Friday, September 18, 2015 - 15:00
1 hour (actually 50 minutes)
The University of New Mexico
In the Rendezvous problem on the complete graph, two parties are trying to meet at some vertex at the same time, despite starting out with independent random labelings of the vertices. It is well known that the optimal strategy is for one player to wait at any vertex, while the other visits all n vertices in consecutive steps, which guarantees a rendezvous within n steps and takes (n + 1)/2 steps on average. This strategy is very far from being symmetric, however. E. Anderson and R. Weber presented a symmetric algorithm that achieves an expected meeting time of 0.829n, which has been conjectured to be optimal in the symmetric setting.
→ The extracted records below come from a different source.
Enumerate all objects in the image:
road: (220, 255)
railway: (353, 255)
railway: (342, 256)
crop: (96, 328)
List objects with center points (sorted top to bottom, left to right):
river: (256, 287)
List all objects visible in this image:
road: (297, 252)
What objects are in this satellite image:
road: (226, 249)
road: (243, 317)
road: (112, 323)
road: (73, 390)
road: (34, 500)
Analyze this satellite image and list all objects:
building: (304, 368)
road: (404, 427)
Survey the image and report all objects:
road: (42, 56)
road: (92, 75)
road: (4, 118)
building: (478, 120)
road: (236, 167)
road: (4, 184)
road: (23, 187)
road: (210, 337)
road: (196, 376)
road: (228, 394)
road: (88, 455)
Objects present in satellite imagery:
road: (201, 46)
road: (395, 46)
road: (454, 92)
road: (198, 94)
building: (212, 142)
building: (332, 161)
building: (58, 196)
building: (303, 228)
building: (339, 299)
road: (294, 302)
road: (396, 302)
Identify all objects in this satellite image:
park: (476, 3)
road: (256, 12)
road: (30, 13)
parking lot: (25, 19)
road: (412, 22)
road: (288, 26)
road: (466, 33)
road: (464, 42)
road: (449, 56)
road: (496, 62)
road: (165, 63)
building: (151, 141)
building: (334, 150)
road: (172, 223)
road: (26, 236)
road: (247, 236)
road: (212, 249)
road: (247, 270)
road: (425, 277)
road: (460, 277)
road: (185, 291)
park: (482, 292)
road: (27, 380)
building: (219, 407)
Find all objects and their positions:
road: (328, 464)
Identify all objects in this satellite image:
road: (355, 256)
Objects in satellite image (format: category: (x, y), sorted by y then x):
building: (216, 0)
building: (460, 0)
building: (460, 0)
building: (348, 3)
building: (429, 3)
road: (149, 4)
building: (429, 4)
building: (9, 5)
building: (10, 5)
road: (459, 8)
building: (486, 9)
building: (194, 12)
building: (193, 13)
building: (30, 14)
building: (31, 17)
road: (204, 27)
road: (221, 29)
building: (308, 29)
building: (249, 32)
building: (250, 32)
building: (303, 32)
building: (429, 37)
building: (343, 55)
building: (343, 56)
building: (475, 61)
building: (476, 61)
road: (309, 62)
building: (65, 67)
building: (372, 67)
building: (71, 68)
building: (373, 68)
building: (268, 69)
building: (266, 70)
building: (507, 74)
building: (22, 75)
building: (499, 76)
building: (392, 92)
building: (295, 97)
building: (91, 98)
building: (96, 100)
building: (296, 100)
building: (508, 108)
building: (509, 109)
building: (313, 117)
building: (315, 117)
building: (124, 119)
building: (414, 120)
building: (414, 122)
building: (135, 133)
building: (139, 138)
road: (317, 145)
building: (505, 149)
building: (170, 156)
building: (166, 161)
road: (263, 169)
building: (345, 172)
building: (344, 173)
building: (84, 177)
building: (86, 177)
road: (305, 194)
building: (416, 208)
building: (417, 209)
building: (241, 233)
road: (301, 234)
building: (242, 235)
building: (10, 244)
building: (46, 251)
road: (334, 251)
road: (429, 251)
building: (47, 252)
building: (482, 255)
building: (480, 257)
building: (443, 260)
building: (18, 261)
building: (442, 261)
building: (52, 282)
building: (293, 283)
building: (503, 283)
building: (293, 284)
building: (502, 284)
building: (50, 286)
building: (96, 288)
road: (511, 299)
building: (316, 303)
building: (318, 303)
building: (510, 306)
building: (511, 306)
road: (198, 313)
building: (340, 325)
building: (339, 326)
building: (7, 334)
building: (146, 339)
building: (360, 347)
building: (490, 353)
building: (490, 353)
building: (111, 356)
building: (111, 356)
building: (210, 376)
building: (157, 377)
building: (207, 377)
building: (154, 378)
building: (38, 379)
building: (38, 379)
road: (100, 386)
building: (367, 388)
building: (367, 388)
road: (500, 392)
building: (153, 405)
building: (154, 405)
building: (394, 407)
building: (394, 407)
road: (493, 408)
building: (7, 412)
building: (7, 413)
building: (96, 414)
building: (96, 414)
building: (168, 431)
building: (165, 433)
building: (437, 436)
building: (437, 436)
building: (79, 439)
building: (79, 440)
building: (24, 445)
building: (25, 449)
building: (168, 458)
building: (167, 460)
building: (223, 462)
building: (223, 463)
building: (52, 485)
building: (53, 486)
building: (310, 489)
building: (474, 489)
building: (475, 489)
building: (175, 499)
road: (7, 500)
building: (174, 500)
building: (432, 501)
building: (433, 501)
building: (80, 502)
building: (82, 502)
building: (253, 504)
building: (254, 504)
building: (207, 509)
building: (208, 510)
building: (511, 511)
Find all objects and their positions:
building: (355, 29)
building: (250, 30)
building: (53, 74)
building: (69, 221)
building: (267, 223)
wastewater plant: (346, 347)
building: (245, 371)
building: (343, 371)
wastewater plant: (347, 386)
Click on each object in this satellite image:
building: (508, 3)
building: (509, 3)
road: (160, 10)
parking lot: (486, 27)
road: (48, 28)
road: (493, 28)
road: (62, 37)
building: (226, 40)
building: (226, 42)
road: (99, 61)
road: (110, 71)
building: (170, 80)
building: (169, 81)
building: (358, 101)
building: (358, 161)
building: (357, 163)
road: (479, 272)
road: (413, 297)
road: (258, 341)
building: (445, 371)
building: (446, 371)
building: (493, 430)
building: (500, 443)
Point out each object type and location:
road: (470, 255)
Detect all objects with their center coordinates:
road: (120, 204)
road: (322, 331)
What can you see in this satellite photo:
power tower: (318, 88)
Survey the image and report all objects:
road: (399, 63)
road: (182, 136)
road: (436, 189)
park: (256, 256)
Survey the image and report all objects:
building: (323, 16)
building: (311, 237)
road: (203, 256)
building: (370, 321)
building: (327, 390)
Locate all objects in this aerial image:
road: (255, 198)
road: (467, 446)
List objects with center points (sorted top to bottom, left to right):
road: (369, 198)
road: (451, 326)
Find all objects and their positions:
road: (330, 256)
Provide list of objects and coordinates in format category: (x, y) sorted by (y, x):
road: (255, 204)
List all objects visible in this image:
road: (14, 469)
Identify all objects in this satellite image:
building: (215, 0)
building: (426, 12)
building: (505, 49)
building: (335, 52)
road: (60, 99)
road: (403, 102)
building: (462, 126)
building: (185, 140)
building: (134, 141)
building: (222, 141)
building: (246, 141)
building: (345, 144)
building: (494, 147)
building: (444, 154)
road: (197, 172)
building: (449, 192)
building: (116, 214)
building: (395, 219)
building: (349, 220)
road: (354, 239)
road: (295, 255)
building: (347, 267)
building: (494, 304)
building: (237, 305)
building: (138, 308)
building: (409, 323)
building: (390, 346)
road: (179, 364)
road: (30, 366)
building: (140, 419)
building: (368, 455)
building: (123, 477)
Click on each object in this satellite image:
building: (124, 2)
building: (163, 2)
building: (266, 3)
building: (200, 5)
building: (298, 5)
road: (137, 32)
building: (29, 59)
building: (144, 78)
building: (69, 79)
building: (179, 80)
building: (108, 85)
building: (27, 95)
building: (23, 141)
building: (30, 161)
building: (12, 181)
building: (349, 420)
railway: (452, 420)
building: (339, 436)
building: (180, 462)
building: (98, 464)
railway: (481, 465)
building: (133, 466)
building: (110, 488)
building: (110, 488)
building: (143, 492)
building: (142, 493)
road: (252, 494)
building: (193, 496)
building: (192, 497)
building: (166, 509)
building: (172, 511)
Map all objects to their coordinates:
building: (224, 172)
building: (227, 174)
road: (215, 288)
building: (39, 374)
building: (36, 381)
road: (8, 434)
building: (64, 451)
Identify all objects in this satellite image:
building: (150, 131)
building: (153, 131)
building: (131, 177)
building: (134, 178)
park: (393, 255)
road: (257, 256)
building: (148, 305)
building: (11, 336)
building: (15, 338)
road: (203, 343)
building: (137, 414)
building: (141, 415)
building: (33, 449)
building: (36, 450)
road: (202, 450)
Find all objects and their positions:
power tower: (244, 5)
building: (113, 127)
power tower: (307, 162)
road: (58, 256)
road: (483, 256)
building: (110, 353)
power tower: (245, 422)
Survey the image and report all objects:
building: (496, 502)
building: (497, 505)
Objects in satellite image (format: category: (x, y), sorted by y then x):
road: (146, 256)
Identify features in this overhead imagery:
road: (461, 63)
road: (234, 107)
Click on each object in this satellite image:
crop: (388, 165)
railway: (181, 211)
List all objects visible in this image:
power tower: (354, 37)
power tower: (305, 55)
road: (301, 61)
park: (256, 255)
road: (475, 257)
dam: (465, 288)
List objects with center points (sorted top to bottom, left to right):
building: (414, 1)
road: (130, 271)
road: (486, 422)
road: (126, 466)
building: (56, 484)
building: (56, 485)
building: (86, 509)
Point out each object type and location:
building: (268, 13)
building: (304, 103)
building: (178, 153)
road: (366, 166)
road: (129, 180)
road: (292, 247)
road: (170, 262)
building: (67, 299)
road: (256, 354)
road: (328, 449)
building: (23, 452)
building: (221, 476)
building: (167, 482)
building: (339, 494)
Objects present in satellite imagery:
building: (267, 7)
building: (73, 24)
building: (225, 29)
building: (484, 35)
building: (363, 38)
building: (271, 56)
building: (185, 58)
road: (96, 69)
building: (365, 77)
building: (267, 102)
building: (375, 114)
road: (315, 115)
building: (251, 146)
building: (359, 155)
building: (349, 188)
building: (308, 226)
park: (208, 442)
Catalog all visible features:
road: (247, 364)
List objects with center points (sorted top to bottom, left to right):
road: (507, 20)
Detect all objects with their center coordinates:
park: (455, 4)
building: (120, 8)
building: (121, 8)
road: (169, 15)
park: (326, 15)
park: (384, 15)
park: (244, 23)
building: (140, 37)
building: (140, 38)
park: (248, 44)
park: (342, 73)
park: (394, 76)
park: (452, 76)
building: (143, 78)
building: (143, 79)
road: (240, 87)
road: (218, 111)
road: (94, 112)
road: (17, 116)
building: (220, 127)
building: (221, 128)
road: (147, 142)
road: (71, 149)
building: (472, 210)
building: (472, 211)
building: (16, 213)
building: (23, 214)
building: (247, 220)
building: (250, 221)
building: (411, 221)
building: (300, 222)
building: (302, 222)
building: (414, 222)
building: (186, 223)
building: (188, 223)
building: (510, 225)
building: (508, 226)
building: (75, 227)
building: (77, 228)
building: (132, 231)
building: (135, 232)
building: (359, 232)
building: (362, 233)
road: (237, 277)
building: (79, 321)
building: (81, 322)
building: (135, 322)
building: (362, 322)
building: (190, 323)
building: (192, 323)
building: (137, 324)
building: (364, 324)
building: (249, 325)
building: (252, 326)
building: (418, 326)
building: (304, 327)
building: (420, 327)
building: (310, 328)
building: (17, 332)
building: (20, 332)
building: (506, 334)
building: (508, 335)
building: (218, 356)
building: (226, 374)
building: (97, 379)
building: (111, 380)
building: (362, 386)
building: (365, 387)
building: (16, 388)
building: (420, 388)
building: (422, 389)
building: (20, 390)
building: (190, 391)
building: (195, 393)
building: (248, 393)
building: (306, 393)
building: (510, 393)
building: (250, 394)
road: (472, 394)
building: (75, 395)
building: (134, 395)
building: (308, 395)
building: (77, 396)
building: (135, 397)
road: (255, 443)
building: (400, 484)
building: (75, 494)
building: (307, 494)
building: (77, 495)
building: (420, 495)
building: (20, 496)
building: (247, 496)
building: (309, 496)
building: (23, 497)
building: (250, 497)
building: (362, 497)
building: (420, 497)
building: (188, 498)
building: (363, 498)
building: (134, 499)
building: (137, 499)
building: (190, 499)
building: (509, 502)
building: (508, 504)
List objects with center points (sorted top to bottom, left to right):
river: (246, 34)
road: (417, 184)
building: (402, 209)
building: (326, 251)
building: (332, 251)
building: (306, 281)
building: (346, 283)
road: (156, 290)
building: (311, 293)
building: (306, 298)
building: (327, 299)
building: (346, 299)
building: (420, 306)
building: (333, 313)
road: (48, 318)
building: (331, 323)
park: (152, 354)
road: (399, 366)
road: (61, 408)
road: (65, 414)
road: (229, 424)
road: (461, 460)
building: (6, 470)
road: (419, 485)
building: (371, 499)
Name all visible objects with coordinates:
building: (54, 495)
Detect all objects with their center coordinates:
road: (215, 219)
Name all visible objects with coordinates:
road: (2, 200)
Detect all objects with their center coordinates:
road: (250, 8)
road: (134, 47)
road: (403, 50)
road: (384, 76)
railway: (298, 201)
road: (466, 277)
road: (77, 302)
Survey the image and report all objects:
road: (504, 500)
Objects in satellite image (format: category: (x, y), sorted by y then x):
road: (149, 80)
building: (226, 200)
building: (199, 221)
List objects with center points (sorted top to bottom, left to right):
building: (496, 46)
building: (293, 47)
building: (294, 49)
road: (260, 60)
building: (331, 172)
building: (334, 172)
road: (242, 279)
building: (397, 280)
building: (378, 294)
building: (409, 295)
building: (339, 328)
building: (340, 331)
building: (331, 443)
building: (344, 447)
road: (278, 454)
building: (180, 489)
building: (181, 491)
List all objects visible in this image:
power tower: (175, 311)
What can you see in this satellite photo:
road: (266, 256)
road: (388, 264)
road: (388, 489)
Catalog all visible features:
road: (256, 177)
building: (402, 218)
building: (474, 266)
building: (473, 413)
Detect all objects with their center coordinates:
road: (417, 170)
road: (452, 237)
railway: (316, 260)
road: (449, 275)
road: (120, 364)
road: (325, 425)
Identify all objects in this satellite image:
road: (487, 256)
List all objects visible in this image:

We change perspective slightly: instead of trying to minimize the expected meeting time, we try to maximize the probability of successfully meeting within a specified number of timesteps. In this setting, for all time horizons that are linear in n, the Anderson-Weber strategy has a constant probability of failure. Surprisingly, we show that this is not optimal: there exists a different symmetric strategy that almost surely guarantees meeting within 4n timesteps. This bound is tight, in that the factor 4 cannot be replaced by any smaller constant. Our strategy depends on the construction of a new kind of combinatorial object that we dub”rendezvous code.”On the positive side, for T < n, we show that the probability of meeting within T steps is indeed (approximately) maximized by the Anderson-Weber strategy. Our results imply new lower bounds on the expected meeting time for any symmetric strategy, which establishes an asymptotic difference between the best symmetric and asymmetric strategies. Finally, we examine the symmetric rendezvous problem on other vertex-transitive graphs.